I THINK it is time that MPs were selected on the basis of the skill that they would bring and not just because they can speak with elegance about absolutely nothing. That is why we have the current impasse over Brexit and a total lack of trust in our MPs and politics.

No degrees on the beat

From: Hilary Andrews, Nursery Lane, Leeds.

OH no! Now we are to have no policemen unless they have a degree (The Yorkshire Post, April 19). What a disastrous idea. Why can’t we leave the professions alone?

We have ruined our recruitment of nurses by insisting on them having a university degree making 
many of them feel that it is beneath them to give a patient 
a bedpan.

We have made our teachers teach a ridiculous curriculum that just doesn’t suit every child, thereby increasing unruly behaviour resulting in an increase in exclusions.

Our doctors are told what to prescribe instead of treating each patient as an individual. And now we can’t have any bobbies on the beat if they haven’t a university degree. What next?

Put business in charge

From: Dr David Hill, World Innovation Foundation, Huddersfield.

WHAT hope is there that local authorities can ever create a dynamic local economy for their people? None that I can personally see.

But I am also always amazed at how councils and their senior officers think when it comes to the regeneration of their areas.

Indeed, having had a stint throughout 1997 and 1998 with Whitehall in the form of the old DTI as an external adviser, government is just as bad in this respect.

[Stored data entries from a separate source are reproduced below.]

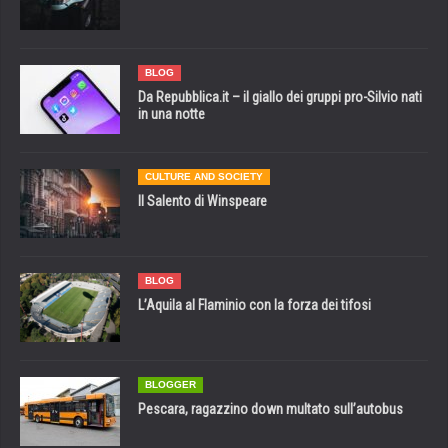
BLOG
Da Repubblica.it – il giallo dei gruppi pro-Silvio nati
in una notte
CULTURE AND SOCIETY
Il Salento di Winspeare
BLOG
L’Aquila al Flaminio con la forza dei tifosi
BLOGGER
Pescara, ragazzino down multato sull’autobus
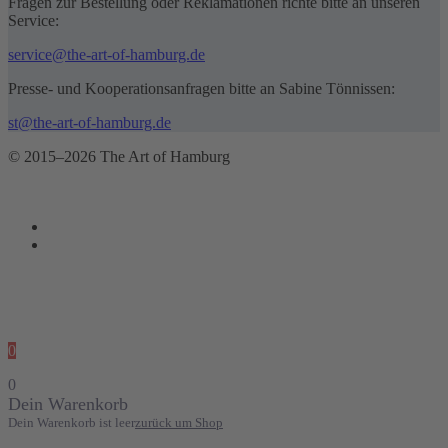
Fragen zur Bestellung oder Reklamationen richte bitte an unseren
Service:
service@the-art-of-hamburg.de
Presse- und Kooperationsanfragen bitte an Sabine Tönnissen:
st@the-art-of-hamburg.de
© 2015–2026 The Art of Hamburg
0
0
Dein Warenkorb
Dein Warenkorb ist leer
zurück um Shop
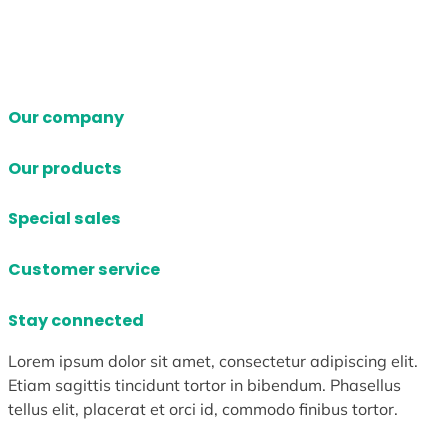
Our company
Our products
Special sales
Customer service
Stay connected
Lorem ipsum dolor sit amet, consectetur adipiscing elit.
Etiam sagittis tincidunt tortor in bibendum. Phasellus
tellus elit, placerat et orci id, commodo finibus tortor.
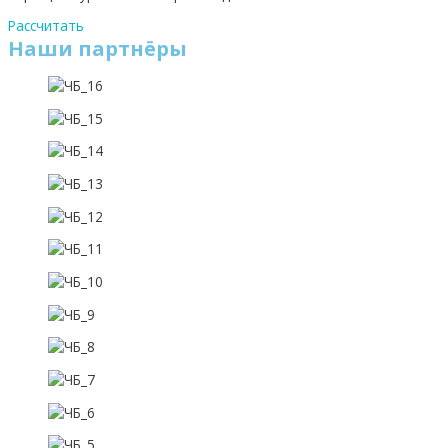
Рассчитать
Наши партнёры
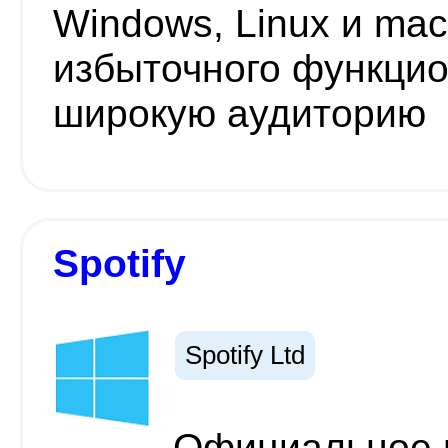
Windows, Linux и ma
избыточного функцио
широкую аудиторию
Spotify
Spotify Ltd
Официальное 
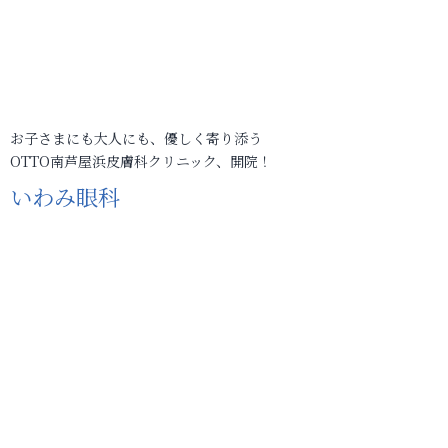
お子さまにも大人にも、優しく寄り添う
OTTO南芦屋浜皮膚科クリニック、開院！
いわみ眼科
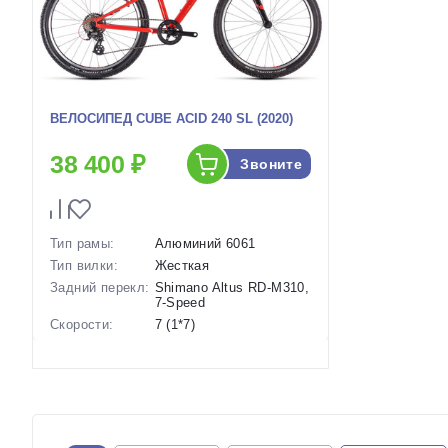
ВЕЛОСИПЕД CUBE ACID 240 SL (2020)
38 400 ₽
Звоните
Тип рамы:
Алюминий 6061
Тип вилки:
Жесткая
Задний перекл:
Shimano Altus RD-M310,
7-Speed
Скорости:
7 (1*7)
Тип тормозов:
Ободные механические
Вес:
9.8 кг.
Диаметр
24 дюймов
колес:
Артикул:
1119473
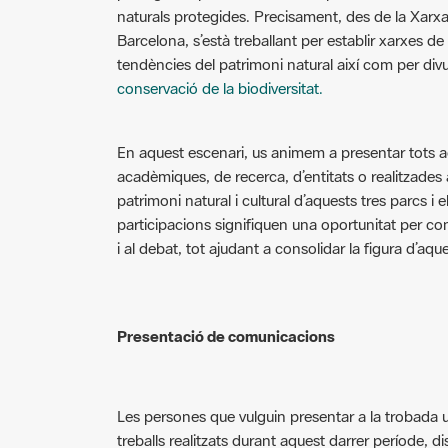
naturals protegides. Precisament, des de la Xarxa
Barcelona, s’està treballant per establir xarxes d
tendències del patrimoni natural així com per divu
conservació de la biodiversitat.
En aquest escenari, us animem a presentar tots aqu
acadèmiques, de recerca, d’entitats o realitzades a 
patrimoni natural i cultural d’aquests tres parcs i
participacions signifiquen una oportunitat per contr
i al debat, tot ajudant a consolidar la figura d’aqu
Presentació de comunicacions
Les persones que vulguin presentar a la trobada 
treballs realitzats durant aquest darrer període, 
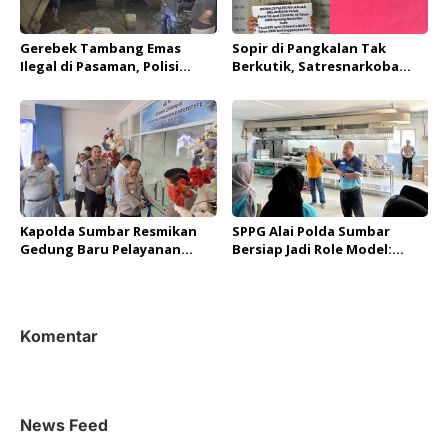
Gerebek Tambang Emas
Sopir di Pangkalan Tak
Ilegal di Pasaman, Polisi
Berkutik, Satresnarkoba
Amankan Satu Pelaku dan
Polres 50 Kota Temukan 11
Ekskavator
Paket Sabu di Saku Celana
Kapolda Sumbar Resmikan
SPPG Alai Polda Sumbar
Gedung Baru Pelayanan
Bersiap Jadi Role Model:
BPKB dengan Standar
Terapkan SOP Ketat dan
Kenyamanan Layaknya di
Standar Gizi Nasional
Perbankan
Komentar
News Feed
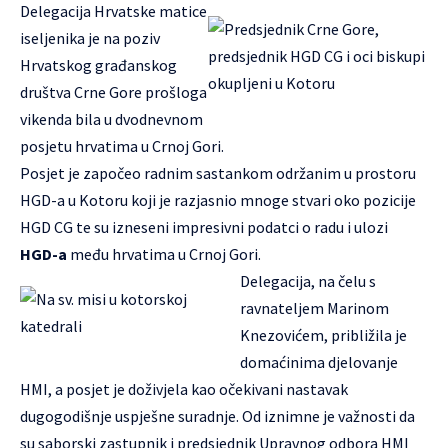
Delegacija Hrvatske matice
iseljenika je na poziv
Hrvatskog građanskog
društva Crne Gore prošloga
vikenda bila u dvodnevnom
posjetu hrvatima u Crnoj Gori.
Posjet je započeo radnim sastankom održanim u prostoru
HGD-a u Kotoru koji je razjasnio mnoge stvari oko pozicije
HGD CG te su izneseni impresivni podatci o radu i ulozi
HGD-a
među hrvatima u Crnoj Gori.
Delegacija, na čelu s
ravnateljem Marinom
Knezovićem, približila je
domaćinima djelovanje
HMI, a posjet je doživjela kao očekivani nastavak
dugogodišnje uspješne suradnje. Od iznimne je važnosti da
su saborski zastupnik i predsjednik Upravnog odbora HMI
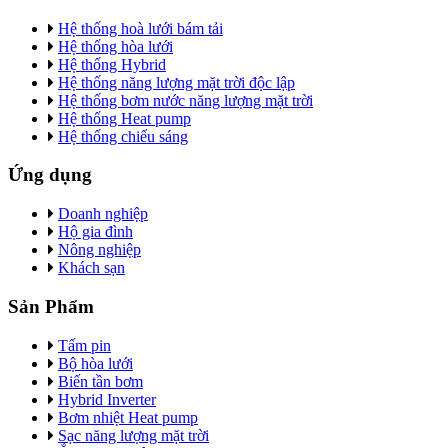
Hệ thống hoà lưới bám tải
Hệ thống hòa lưới
Hệ thống Hybrid
Hệ thống năng lượng mặt trời độc lập
Hệ thống bơm nước năng lượng mặt trời
Hệ thống Heat pump
Hệ thống chiếu sáng
Ứng dụng
Doanh nghiệp
Hộ gia đình
Nông nghiệp
Khách sạn
Sản Phẩm
Tấm pin
Bộ hòa lưới
Biến tần bơm
Hybrid Inverter
Bơm nhiệt Heat pump
Sạc năng lượng mặt trời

For what myself and others found was that they would get in so-called high-powered theoretical academics and businessmen who had no 
hands-on experience of 
actually developing a physical business.

I suggest they set up local authority advisory groups 
and parachute in people 
who have run established businesses – the creators and innovators.

This knowledge is the golden key to town halls having a positive economic future.

Return of the Girobank

From: Christine Waddington, Clitheroe.

I HAD a sense of deja vu reading the article by Rebecca Long Bailey (The Yorkshire Post, April 17).

The Shadow Business Secretary may be too young to remember the National Girobank created around the 1970s, but it was very similar to the Post Bank that she is proposing.

It was brilliant and much loved by customers and postmasters alike, and very popular. You could even have a book of Postcheques so you could easily access cash at Post Offices abroad. There really is nothing new under the sun. What happened to National Girobank? It was sold, of course.

Grasping the bigger picture

From: Barry Tighe, Matson Court, Woodford Green, London.

FOLK complaining about the recent inconvenience in London over the environmental protests (Bill Carmichael, The Yorkshire Post, April 19) remind me of the East German Berlin Wall guard.

When the Berlin Wall came down, reporters asked an East German border guard what he thought about it. “A terrible thing,” he replied. “Now I’m out of work.” Some folk really can’t grasp the bigger picture.